Explaining metadata separation:

"One important design decision is separating the control plane from the data plane. Metadata — things like blob location, size, and checksum — lives in a fast, consistent store like Cassandra or a distributed KV. The actual binary data lives on storage nodes optimized for high throughput. This separation lets us optimize each layer independently."

Handling the follow-up on failures:

"If a storage node fails, our health check service detects it within seconds. We then trigger background re-replication — any blobs that were on that node get copied to healthy nodes to restore our target replication factor of 3."
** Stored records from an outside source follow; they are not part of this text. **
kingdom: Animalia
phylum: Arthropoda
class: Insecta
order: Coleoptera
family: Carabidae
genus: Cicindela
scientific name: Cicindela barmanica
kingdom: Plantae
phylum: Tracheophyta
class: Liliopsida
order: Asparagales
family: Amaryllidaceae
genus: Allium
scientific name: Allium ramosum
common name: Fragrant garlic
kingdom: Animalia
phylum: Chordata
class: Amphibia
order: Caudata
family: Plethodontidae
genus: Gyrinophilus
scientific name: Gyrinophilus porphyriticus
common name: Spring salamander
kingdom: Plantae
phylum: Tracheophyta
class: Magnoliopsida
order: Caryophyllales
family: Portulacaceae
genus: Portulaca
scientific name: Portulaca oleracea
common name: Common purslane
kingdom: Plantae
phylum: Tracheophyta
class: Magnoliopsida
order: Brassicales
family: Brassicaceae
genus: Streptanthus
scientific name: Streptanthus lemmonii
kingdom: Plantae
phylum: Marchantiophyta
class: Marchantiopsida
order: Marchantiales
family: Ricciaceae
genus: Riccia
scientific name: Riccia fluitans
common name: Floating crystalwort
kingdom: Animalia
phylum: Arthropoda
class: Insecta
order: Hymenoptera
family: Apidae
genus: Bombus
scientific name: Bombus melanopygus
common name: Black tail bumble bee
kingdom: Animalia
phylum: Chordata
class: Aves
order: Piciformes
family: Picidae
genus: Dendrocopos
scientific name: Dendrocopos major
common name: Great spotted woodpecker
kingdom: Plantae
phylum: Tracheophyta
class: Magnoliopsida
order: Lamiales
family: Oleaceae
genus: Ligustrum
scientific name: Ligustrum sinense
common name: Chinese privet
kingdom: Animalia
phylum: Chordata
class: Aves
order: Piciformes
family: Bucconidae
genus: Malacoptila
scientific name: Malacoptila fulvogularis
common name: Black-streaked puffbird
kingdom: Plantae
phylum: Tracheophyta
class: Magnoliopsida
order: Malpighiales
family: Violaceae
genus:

Follow-Up Questions to Prepare For#

The interviewer will almost certainly ask at least one of these:

"How would you handle a hotspot on one partition?" → Random key prefix, consistent hashing with virtual nodes
"How do you ensure no data is lost if the primary node crashes mid-write?" → Write-ahead log, quorum writes, checksum verification
"How would you support versioning?" → Store version as part of the blob key or metadata, keep old versions until explicitly deleted or TTL expires
"What consistency model does your system provide?" → Be ready to discuss read-after-write consistency and how it relates to your replication strategy
"How would you implement signed URLs for temporary public access?" → Generate a time-limited HMAC token that encodes the blob key and expiry; the frontend server validates the signature before serving

Red Flags to Avoid#

These are the things that make interviewers quietly move a candidate to the "no" pile:

Saying "just use S3" without explaining what S3 is doing under the hood
Designing without ever asking clarifying questions
Mentioning replication only when prompted — bring it up proactively
Saying "we can always scale horizontally" without explaining how
Getting defensive when the interviewer pokes a hole in your design — they're testing your adaptability, not trying to trick you

Key Takeaways#

Here's what to burn into memory before your interview:

Partition key ≠ blob ID: The key identifies; the partition key locates. Always explain both.
Separate metadata from data: Control plane (metadata service) and data plane (storage nodes) are optimized differently. This is a senior-level insight.
Replication is non-negotiable: 3 copies, across failure domains, with a write quorum. Mention it proactively — don't wait to be asked.
Multipart upload for large files: Chunked, parallelizable, and retry-safe. Required for any file over ~100MB.
Continuation tokens over offsets: Always. For any listing operation at scale.
Layered rate limiting: Edge, frontend, and storage node — not a single global limiter.
Start simple, then scale: Establish the baseline design first. Add CDN, caching, and background workers as enhancements. Never reverse this order.

Nail these seven points and you'll be in the top 10% of candidates on this question. The interviewer doesn't expect you to design the next S3 from scratch — they expect you to reason clearly about scale, tradeoffs, and failure. That's exactly what this framework gives you.